When I see the letter “e” with an umlaut I think “Metal Band” but here the use is an ironic typographical twist for a band that focuses on good time covers and few original pieces. The band name, the album and the label are all the same so assume a low budget operation, complete with a fakey K-mart price tag on the label. The opening track “Geezër Nation” starts out like a Surf Punks song: full of energy and attitude, light on musical inventiveness, and a promise to “set you free.” Free of what is never elucidated; I assume whatever is dragging you down. Add a cheerleader chorus and a fuzzed out guitar, and it’s not a bad surf metal tune complete with guitar solo.
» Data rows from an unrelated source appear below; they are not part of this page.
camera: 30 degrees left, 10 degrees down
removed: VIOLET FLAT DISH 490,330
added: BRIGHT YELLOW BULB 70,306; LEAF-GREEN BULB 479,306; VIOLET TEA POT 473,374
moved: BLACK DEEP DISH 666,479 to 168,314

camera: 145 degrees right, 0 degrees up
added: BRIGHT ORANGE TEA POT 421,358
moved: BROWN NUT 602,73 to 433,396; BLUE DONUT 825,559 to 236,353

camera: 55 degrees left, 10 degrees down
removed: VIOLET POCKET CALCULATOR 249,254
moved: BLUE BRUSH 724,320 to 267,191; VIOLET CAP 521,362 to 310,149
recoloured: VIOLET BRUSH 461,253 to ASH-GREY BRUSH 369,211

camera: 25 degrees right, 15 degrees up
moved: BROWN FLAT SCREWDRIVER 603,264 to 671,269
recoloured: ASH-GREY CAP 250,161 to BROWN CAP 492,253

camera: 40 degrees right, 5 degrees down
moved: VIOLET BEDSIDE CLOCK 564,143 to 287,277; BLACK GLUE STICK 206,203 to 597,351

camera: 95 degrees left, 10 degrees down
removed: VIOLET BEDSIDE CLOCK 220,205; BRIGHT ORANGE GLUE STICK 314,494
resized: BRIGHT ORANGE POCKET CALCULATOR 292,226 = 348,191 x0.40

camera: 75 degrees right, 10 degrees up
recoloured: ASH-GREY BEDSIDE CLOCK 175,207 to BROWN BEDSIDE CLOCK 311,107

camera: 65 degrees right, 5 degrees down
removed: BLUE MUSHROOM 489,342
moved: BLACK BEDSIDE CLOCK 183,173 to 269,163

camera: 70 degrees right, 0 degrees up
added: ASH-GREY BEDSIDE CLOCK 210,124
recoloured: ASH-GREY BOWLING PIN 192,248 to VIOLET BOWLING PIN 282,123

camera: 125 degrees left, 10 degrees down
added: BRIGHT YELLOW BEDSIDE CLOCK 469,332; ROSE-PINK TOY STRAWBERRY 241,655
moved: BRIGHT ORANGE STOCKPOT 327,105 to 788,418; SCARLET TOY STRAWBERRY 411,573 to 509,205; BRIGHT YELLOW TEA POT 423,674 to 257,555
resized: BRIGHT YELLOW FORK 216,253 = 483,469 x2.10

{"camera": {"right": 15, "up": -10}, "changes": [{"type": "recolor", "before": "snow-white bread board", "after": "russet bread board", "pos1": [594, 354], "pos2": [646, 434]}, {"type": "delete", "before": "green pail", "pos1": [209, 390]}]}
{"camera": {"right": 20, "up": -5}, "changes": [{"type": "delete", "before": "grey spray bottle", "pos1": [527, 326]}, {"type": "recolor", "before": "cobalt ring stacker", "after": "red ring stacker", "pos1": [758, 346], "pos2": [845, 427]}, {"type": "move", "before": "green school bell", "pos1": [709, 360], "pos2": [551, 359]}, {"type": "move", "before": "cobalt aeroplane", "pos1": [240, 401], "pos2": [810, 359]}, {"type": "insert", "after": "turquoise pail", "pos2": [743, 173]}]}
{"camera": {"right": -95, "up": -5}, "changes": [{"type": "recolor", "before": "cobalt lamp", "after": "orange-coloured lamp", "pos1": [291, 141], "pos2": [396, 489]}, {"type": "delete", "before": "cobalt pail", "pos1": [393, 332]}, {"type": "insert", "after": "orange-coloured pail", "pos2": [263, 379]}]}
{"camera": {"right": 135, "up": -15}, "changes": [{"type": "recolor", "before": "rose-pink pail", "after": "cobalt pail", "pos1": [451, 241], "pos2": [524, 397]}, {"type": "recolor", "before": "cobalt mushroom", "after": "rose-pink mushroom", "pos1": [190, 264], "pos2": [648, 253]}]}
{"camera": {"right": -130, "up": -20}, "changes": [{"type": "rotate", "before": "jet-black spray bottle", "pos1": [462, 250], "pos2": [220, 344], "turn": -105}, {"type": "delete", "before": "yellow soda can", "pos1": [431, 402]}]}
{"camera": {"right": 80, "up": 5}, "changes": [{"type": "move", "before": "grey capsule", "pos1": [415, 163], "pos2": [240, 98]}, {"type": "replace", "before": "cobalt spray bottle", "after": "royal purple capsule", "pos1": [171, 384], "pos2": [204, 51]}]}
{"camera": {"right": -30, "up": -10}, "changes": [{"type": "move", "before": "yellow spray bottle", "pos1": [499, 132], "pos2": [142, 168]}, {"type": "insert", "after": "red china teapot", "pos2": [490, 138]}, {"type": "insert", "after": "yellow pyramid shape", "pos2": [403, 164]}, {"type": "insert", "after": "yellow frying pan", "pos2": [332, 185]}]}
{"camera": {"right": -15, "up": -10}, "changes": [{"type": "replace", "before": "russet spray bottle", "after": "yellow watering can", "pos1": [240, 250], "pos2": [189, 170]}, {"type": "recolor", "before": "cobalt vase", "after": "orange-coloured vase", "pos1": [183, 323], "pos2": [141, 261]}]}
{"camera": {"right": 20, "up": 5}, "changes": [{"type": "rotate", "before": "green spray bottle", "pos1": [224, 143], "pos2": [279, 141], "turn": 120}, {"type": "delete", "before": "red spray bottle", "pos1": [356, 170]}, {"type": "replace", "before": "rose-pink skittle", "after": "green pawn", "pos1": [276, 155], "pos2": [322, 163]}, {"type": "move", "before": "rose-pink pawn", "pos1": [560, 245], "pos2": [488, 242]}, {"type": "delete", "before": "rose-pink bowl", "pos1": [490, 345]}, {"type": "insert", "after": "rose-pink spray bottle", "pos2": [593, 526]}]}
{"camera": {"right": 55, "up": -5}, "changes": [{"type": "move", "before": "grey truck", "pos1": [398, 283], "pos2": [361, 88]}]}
Track two “Let Go to the Beach” offers up an Orange County punk intro; then lead vocalist “Harvey” tackles the straight forward lyrics of a synthetic beach tune complete with the line “Golden bodies blistering in the sun.” Another interesting original is “Silly Putty;” here the scraggly lead vocals sound like a professional wrestler singing a love song; its simultaneously attractive and off-putting- Think of The Crusher covering Carole King.

Off in cover land I’ll give honorable mention to “Down by the Lazy River;” it’s an Osmonds tune stripped of all its slurpiness that recreates itself as an invitation to a teen make-out session. The well-known “California Sun” may be the Geezër’s strongest cover; it’s a popular tune with over a dozen other well know versions from Tommy James to Bobby Fuller. Will this album change rock and roll? I doubt it, but it’s not a bad disk to track while heading to the beach or a show. It’s full of teen age angst re-imagined by a vocalist that sounds like he’s tuned his voice to the geezer side with a diet of smokes and Mad Dog 20-20. Rock on, all you Geezër!